[Try it]: Please translate this sentence from the volleyball history passage below into Spanish: "In 1918, the number of players per team was limited to six, and in 1922, the maximum number of authorized contacts with the ball was fixed at three."

[Passage to read]:
=====
The history of volleyball can be traced back to 1895 in Massachusetts, USA, where William G. Morgan, a physical director of the Young Men’s Christian Association (YMCA), invented the game of volleyball as an indoor sport for businessmen who found basketball too vigorous. The game was originally called "mintonette" until a professor from Springfield College in Massachusetts proposed the name "volleyball" due to the volleying nature of play. The original rules were written by Morgan and printed in the first edition of the Official Handbook of the Athletic League of the Young Men’s Christian Associations of North America in 1897. Over the next 20 years, rules were set into place, and a specially designed ball came to be by 1900.

In the early 1900s, volleyball was mostly a game of leisure and recreation, and there were only a few international activities and competitions. In 1916, the YMCA managed to induce the powerful National Collegiate Athletic Association (NCAA) to publish its rules and a series of articles, contributing to the rapid growth of volleyball among young college students. In 1918, the number of players per team was limited to six, and in 1922, the maximum number of authorized contacts with the ball was fixed at three.
=====
[Available data]:
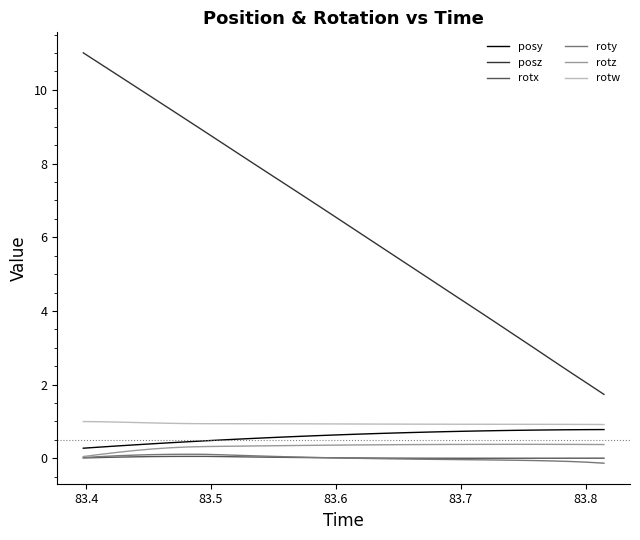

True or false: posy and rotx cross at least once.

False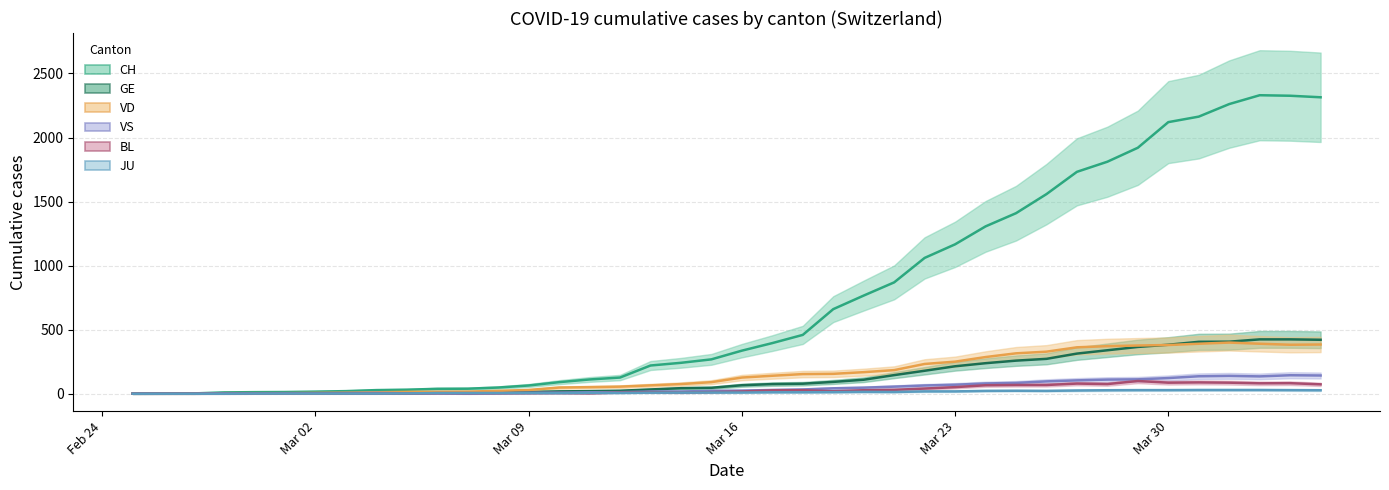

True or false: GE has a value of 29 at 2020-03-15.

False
=====
[Task output]: En 1918, el número de jugadores por equipo se limitó a seis, y en 1922, el número máximo de contactos autorizados con el balón se fijó en tres.